For starters, the Guinness sauce appeared to be missing. Instead, they appeared to have been dry-rubbed with some sort of concoction that imparted a kind of currylike flavor. They even smelled badly -- "like gym socks and B.O.," Meagan noted in turning her nose up at the dish. Other comments were less flattering.

After that, we took turns lamenting our choices: the Cajun chicken sandwich ($7.99) wasn't good or bad, "just bland," said daughter number two. The "new" roast beef dinner ($10.99) must have been "too new," because the kitchen forgot that it was supposed to have been served with "smashed potatoes." They were nowhere to be found on the plate. The beef was cold and chewy.

My first reaction to the chicken pot pie ($11.99) was, What is that weird taste? (Yes, again!) I couldn't put my finger on it, but something seemed out of place. I was a little disappointed that it was more gravy than anything else, and the puff pastry didn't exactly do it for me, either.

Neither my wife nor I was even offered a potato choice, despite the menu saying that dinners included soup or salad, vegetable of the day and your choice of an additional side (fries, baked, mashed or au gratin potatoes, slaw or rice pilaf).

Just to be sure we hadn't visited at a bad time, or when the regular chef was sick or something, we went back and sampled some of the fish. The website boasts of their fish fry being "one of the best" in the area. The fried catfish ($12.99) was, indeed, tasty, but the au gratin potatoes on the side tasted like they were fresh from a Betty Crocker box.
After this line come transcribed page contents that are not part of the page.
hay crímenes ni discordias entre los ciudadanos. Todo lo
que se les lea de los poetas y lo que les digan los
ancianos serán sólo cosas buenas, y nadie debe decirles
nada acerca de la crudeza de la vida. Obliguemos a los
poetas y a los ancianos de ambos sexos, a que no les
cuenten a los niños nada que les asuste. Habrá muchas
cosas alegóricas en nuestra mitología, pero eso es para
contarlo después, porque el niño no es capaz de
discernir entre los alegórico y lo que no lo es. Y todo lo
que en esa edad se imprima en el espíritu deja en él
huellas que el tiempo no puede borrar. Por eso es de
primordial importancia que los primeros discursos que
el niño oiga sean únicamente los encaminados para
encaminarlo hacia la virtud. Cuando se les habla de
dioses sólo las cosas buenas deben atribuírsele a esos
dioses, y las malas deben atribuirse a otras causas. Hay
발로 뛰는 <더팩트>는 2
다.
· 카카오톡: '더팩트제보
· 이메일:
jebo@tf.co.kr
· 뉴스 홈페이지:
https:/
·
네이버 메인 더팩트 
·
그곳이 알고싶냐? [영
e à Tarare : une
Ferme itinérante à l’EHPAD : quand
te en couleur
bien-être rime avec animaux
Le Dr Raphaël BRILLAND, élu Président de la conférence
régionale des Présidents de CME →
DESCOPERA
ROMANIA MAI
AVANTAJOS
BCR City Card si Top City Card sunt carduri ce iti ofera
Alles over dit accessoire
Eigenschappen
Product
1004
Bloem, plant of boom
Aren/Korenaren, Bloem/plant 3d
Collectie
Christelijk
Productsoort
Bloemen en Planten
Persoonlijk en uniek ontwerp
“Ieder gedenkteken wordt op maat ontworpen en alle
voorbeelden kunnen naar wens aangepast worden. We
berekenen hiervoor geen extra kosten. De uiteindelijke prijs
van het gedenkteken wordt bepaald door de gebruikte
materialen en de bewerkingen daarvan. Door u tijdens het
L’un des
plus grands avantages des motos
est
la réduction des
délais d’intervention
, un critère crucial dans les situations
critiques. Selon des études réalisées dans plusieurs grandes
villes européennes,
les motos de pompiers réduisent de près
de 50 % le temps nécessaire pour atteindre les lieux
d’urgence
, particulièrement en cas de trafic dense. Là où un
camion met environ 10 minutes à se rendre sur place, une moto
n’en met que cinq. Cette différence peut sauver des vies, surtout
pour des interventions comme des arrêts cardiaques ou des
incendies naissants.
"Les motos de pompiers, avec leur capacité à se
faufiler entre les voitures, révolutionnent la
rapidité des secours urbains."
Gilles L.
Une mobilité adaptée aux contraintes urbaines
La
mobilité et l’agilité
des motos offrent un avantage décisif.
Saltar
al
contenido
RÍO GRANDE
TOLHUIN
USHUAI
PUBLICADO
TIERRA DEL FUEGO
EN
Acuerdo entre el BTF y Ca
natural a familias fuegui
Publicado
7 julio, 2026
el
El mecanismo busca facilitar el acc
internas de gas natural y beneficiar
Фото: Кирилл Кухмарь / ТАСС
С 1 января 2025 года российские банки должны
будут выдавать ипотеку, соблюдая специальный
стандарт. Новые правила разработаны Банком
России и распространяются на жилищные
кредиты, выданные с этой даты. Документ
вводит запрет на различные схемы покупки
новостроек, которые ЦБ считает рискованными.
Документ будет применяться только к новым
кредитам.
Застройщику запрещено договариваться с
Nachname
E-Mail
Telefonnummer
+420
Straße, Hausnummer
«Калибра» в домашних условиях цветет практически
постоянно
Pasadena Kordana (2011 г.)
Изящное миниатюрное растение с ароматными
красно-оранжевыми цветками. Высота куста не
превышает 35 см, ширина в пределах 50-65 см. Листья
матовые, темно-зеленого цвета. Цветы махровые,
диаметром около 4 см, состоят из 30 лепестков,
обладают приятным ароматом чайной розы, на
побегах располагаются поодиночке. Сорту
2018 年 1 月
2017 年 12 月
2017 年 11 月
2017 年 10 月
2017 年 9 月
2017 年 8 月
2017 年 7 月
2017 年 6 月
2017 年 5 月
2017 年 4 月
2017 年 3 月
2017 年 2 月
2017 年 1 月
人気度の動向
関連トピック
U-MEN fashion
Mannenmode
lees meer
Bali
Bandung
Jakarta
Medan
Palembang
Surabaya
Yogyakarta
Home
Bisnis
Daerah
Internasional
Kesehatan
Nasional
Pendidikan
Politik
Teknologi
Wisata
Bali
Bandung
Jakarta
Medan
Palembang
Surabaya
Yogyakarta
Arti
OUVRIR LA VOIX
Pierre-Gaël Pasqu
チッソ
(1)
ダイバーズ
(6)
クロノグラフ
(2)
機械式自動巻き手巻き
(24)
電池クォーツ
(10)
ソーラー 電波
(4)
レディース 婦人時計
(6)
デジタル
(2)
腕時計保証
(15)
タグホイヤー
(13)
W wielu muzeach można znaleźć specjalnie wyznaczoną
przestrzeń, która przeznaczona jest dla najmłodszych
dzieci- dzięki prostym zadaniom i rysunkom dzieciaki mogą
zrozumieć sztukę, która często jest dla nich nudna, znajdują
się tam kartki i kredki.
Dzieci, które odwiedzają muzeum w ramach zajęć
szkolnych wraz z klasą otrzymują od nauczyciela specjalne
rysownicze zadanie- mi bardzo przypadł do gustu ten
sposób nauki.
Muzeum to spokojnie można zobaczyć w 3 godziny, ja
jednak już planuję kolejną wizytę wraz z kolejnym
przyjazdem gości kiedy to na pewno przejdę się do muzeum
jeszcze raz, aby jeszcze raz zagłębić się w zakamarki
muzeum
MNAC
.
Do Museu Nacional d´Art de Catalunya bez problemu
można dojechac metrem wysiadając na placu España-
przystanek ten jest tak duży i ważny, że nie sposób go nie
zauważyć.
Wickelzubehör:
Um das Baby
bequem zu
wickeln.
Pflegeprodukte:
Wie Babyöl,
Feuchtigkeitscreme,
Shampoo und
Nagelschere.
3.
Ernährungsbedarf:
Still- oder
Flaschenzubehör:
And the baked Cajun-style haddock ($9.99) was anything but spicy; it tasted more like it hadn't been seasoned at all. Very disappointing.

The veggies, unfortunately, hadn't changed much. And this time we had a soup subbed for the one we had ordered; not sure what it was supposed to be, but it tasted like a watery, melted cheese.

Strangely, we all had a great time, joking and laughing (like the sign said) -- at least until the bill came. We did mention to the waitress that the veggies were just awful, but it didn't seem to register, so the rest of our complaints went unspoken.

We're not trying to be overly harsh, but reality is reality. Four people agreeing that their experience was among their all-time worst pretty much says it all.

At least we didn't have to tread water.

email: niagaranews@buffnews.com

> RESTAURANT REVIEW

Westby's Pub and Eatery6935 Ward Road, Wheatfield (260-1863)

1 1/2 stars (Out of four)

Favorite dish: Fried catfish

Needs work: Many other items

Healthy choice: Grilled salmon

Price range: Pricey given the quality

Service: OK

Noise level: Quiet

Wheelchair access: Yes

Parking: Connected lot

Kid appeal: Acceptable

Hours: Sunday through Thursday, 11 a.m. to 9 p.m.; Friday, 11 a.m. to 10 p.m.; Saturday, noon to 10 p.m. Website: www.westbysbuffalo.com.